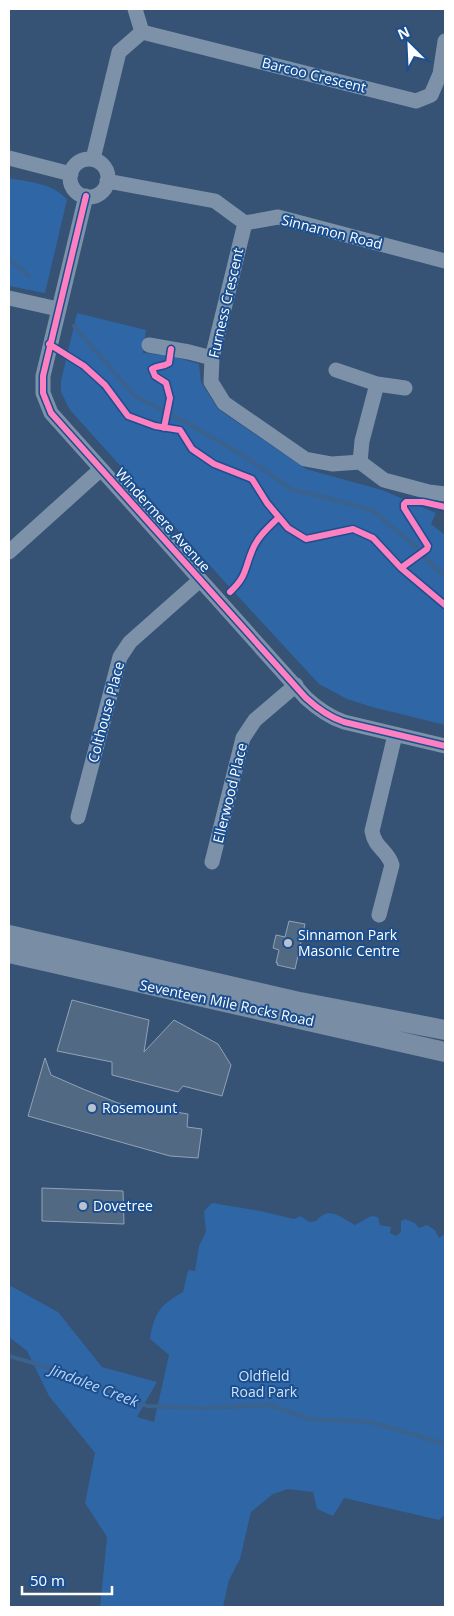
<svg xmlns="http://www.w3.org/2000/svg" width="454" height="1616" viewBox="0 0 454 1616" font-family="'Open Sans',sans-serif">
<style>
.green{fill:#2f66a5}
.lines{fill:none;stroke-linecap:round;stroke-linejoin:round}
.stream{stroke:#3b618d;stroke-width:4}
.building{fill:#526984;stroke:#92a2b6}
.minor{stroke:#7d92a8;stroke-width:15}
.secondary{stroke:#798da4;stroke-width:20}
.cycleway-casing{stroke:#1b4f8f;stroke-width:9}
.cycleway{stroke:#ff80c0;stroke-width:6}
.poi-dot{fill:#b9c2ce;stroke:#1b4f8f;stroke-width:2}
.labels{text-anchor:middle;stroke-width:4;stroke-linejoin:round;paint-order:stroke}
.street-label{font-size:14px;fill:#fff;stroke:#1b4f8f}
.poi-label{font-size:14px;fill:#fff;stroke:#1b4f8f;text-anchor:start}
.park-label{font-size:14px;fill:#cfe3fa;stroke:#1b4f8f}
.water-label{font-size:15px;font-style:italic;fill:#b5d3f5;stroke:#1b4f8f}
</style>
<rect width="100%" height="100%" fill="#365274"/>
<path class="green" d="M 9,178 C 28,182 54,183 67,200 L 45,293 L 9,286 Z
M 77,313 L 146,330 L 143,353 L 171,356 L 199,364 L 201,382 L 218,409 L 306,469 L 382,490 L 436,513 L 431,524 L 445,535 L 445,725 L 372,707 L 347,699 L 319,684 L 233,591 L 70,410 L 61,392 L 61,381 Z
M 212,1203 L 260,1211 L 294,1219 L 301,1216 L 309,1222 C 319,1222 316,1219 323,1215 C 334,1209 346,1221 355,1225 L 371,1216 L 378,1217 L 380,1225 L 391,1227 L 390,1233 L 396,1236 L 401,1232 L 401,1221 L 405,1219 L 415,1223 L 419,1228 L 427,1225 L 435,1230 L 439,1238 L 445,1234 L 445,1515 L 439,1520 L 344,1498 L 333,1516 L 317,1509 L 313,1492 L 288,1489 L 273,1494 L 251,1512 L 240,1559 L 229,1580 L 223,1607 L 100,1607 L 107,1537 L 85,1503 L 95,1453 L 49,1396 L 27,1351 L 9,1337 L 9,1285 L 58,1312 L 102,1367 L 157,1382 L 137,1417 L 154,1422 L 169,1355 L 150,1339 C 154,1313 161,1304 183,1292 L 188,1270 L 195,1271 L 199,1246 L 206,1232 L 204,1211 Z"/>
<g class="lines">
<path class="stream" d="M 9,259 L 29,276
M 74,326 L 135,396 L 191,425 L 247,458 L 293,490 L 324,497 L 373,511 L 414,545 L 437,570 L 445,575
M 9,1356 L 64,1372 L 147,1406 L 202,1408 L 270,1405 L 309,1419 L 371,1422 L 445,1444"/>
</g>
<path class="building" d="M 289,921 L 305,924 L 295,969 L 277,965 L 278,963 L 276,963 L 279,950 L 273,948 L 276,935 L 285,937 Z
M 72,1000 L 149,1020 L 144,1052 L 174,1020 L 218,1044 L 231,1065 L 222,1096 L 183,1086 L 178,1092 L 112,1075 L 112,1062 L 57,1051 Z
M 45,1058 L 51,1075 L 83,1089 L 118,1103 L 188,1114 L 187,1127 L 202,1129 L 198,1158 L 170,1156 L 28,1116 Z
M 42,1188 L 123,1191 L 124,1224 L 42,1221 Z"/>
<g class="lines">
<path class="minor" d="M 142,32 L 416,101 L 431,95 L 440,74 L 445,41
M 9,158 L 71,174
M 93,159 L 119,52 L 142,32 L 135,9
M70 178a19 19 0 1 1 38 0a19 19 0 1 1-38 0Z
M 107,181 L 215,201 L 245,223 L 278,217 L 445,261
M 86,196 L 43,376 L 43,393 L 51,413 L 306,698 C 318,709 329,717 344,722 L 445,746
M 245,223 L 212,358 L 211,382 L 224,403 L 305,459 L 332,464 L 360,462 L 384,480 L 429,492 L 445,494
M 9,298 L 58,309
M 149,345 L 189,352 L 212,358
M 336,370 L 377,384 L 405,388
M 360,462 L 362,441 L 377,384
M 9,552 L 101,469
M 78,817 L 120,657 L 130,642 L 200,580
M 212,862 L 243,738 L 255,720 L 296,685
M 379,915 L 392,865 C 387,849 375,849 372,831 L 395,735"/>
<path class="secondary" d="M 9,935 L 295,1001 L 445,1030
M 9,953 L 445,1052"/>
<defs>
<path id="cycleway" d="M 86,196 L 43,376 L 43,393 L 51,413 L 306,698 C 318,709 329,717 344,722 L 445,746
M 49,344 L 84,366 L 105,385 L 128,416 L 155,426 L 180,430 L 192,449 L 214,464 L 252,479 L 267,503 L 288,528 L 306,539 L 353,529 L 373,538 L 401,568 L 445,605
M 164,428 L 170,398 L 166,383 L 155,376 L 152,369 C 158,365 163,367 169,363 L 171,349
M 401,568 L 427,549 L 428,546 L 404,508 L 404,504 L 406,502 L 423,502 L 445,507
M 230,592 C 247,576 244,570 252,551 C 257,537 269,527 279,517"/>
</defs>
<use href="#cycleway" class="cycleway-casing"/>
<use href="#cycleway" class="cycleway"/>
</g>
<g class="poi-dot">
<circle cx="288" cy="943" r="5"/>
<circle cx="92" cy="1108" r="5"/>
<circle cx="83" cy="1206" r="5"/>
</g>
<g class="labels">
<g class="street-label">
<text transform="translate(314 75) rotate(14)" y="5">Barcoo Crescent</text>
<text transform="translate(332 232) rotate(14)" y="5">Sinnamon Road</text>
<text transform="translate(226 303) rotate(-77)" y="5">Furness Crescent</text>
<text transform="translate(163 520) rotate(48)" y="5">Windermere Avenue</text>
<text transform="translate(106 712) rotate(-75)" y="5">Colthouse Place</text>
<text transform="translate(230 793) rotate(-76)" y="5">Ellerwood Place</text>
<text transform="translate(227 1003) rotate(12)" y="5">Seventeen Mile Rocks Road</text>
</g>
<g class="poi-label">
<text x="298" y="940">Sinnamon Park<tspan x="298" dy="16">Masonic Centre</tspan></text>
<text x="102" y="1113">Rosemount</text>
<text x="93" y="1211">Dovetree</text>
</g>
<g class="park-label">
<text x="264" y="1381">Oldfield<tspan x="264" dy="16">Road Park</tspan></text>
</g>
<g class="water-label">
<text transform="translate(94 1386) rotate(21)" y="5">Jindalee Creek</text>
</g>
</g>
<rect width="454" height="1616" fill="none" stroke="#ffffff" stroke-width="20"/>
<g transform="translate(409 45) rotate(336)" stroke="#1b4f8f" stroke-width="4" paint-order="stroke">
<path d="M0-4L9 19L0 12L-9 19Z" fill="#ffffff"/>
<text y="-8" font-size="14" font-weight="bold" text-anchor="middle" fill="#ffffff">N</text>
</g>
<path d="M22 1586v8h90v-8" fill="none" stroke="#ffffff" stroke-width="2.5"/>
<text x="30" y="1586" font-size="15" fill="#ffffff" stroke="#1b4f8f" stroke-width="4" paint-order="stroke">50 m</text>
</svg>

-*-*-

What to work on -
The lines to return are those in the material above that hold "linejoin".

Your solution -
.lines{fill:none;stroke-linecap:round;stroke-linejoin:round}
.labels{text-anchor:middle;stroke-width:4;stroke-linejoin:round;paint-order:stroke}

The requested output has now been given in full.